* **WHAT YOU WILL DO**
1. In the earnings call excerpt, what was total revenue in the third quarter of 2025?
2. In the dataset entries, rewrite only the lines from the one with "Rendered at 1654 by 1241 pixels." up to and including the one with "title FUTURE DEVELOPMENTS [82, 49, 1571, 257]", changing "Identify" to "Mark" and leaving everything else as it is.

* **SELECTED EXTRACT**
──────────────────────────────

For 2026, the goal is clear: expand adoption with large accounts and accelerate our speed to market by standardizing more of our out-of-the-box solutions for the rest of our customer base. This is how we scale our business effectively. Our third and final focus is on building the next horizon of growth. As I talked about earlier, we are making targeted, disciplined investments in AI and our suite of Rapid products to solve our customers' biggest problems. The great news for us is that these are not massive, speculative bets. We are building these world-class solutions with nimble, focused teams. This innovation is what will keep us and our customers well ahead of the curve. To summarize, when I look at the macro environment broadly and I see it finally showing signs of life, particularly the potential for us when rates come down.
I combine that with the specific momentum we are generating for ourselves. I have never been more excited about our business. To be clear, our entire 2026 plan is built to succeed in the current environment and win in the current environment. The disciplined, profitable, and simpler cost structure we have built over the last five quarters gives us incredible operating leverage in a recovery. When the mortgage market turns, we are in prime position to have that recovery flow to our bottom line, all on top of the organic platform growth that we are already driving with our Rapid solutions, our Close solution, new customer growth, and over time, AI solutions as well. The team has done the hard work to build a resilient, profitable, and scalable platform. We are no longer just ready for what's next. We are building what's next.
With that, I'll turn the call over to Jason.
Jason Ream, Head of Finance and Administration, Blend Labs: Thank you, Nima. To everyone on the call today, thank you for joining us. As this is my first earnings call with Blend, I'd like to reflect on my first three months here before I talk about our results. First, the team that I've been lucky enough to join is one of the best I've ever worked with, and they are passionate about making Blend successful. Second, we have a strong portfolio of products that will continue to improve under the leadership of product-focused executives like Nima and Srini. Lastly, the best word I can use to sum up our relationship with customers is partnership. I had the great fortune to be able to attend our annual customer forum only one month into my time at Blend and to talk to a number of our customers.
While our customers, of course, have lots of requests and suggestions for our products, everyone I talked to believes that Blend is the best option in the market and that they are on a journey with us. That gives me great confidence in the foundation of this business and our right to win long term. I'm sure I'll talk more with many of you about that over the coming weeks and months, but for now, let's dive into our third quarter financial results and an update on market share trends. Total revenue in the third quarter of 2025 was $32.9 million, ahead of the midpoint of our guidance and down 1% year over year. Digging below those headline numbers, Mortgage Suite revenue was down 18% year over year, driven by the strategic transition to lower revenue but higher margin partnership models for some of our products.
By some churn, and by the effect of the large renewal with lower pricing that we talked about last quarter. On a side note, our work with that customer continues to be very positive, and we continue to believe that the customer can provide meaningful upside to 2026 and beyond. Mortgage Suite revenue was down approximately 1% from Q2 to Q3. Driven by the ongoing rampdown of several customers that gave churn notices last year, the continued effect of our strategic transition to partnerships and by some seasonality. Consumer Banking Suite revenue was up 11% quarter over quarter based on go-live deployments on some large customer wins, as well as ramping usage at some of our larger customers. The increase came across both core Consumer Banking Products and home equity lending products, which are included in our Consumer Banking Suite.

──────────────────────────────

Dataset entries
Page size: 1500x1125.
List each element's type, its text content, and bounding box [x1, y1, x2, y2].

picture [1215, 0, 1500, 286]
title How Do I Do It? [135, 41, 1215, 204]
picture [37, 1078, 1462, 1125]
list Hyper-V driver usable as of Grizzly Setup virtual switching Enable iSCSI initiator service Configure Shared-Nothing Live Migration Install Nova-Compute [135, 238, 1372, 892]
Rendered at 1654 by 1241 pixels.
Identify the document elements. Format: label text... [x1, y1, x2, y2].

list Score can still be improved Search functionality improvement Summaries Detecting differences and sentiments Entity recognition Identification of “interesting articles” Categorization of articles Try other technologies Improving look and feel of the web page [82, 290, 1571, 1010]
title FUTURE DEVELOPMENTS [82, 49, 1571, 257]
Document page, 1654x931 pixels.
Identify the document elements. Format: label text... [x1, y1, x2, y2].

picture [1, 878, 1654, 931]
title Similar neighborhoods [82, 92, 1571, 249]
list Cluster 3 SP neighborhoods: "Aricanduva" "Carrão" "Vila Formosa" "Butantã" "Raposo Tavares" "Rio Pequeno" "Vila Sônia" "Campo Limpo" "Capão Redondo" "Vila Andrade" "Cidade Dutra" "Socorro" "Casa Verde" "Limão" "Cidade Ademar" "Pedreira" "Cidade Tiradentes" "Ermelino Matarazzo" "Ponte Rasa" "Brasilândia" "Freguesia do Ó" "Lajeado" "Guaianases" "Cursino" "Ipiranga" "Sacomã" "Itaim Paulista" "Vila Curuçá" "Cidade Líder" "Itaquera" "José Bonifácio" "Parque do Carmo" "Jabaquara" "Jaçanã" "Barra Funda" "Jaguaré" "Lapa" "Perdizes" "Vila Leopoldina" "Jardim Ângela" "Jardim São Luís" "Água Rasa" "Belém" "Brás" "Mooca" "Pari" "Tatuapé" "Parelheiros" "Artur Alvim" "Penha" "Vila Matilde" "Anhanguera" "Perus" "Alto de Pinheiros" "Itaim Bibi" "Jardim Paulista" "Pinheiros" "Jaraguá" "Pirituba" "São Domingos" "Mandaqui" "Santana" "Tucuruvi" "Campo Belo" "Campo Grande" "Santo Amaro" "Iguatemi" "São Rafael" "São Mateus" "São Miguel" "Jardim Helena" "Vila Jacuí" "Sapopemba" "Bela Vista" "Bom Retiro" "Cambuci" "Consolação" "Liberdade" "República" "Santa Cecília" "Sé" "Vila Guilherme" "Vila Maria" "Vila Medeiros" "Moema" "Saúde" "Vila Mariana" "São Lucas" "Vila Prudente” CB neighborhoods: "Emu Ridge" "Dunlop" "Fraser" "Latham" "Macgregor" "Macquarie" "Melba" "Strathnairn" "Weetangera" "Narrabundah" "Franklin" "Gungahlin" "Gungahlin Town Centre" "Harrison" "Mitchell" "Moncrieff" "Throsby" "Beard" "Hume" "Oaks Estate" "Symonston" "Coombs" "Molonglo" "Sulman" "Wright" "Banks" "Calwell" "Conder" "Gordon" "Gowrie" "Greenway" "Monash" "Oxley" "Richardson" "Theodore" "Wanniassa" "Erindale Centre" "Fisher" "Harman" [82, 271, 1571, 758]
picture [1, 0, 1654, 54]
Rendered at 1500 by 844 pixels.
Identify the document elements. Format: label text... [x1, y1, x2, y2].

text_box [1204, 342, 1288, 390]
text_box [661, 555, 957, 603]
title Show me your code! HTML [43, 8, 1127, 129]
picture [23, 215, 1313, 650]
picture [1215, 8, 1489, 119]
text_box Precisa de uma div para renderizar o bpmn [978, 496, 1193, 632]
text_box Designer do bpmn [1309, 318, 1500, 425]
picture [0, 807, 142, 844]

──────────────────────────────

* **ANSWERS FOR THIS EXERCISE**
1. $32.9 million

2.
Rendered at 1654 by 1241 pixels.
Mark the document elements. Format: label text... [x1, y1, x2, y2].

list Score can still be improved Search functionality improvement Summaries Detecting differences and sentiments Entity recognition Identification of “interesting articles” Categorization of articles Try other technologies Improving look and feel of the web page [82, 290, 1571, 1010]
title FUTURE DEVELOPMENTS [82, 49, 1571, 257]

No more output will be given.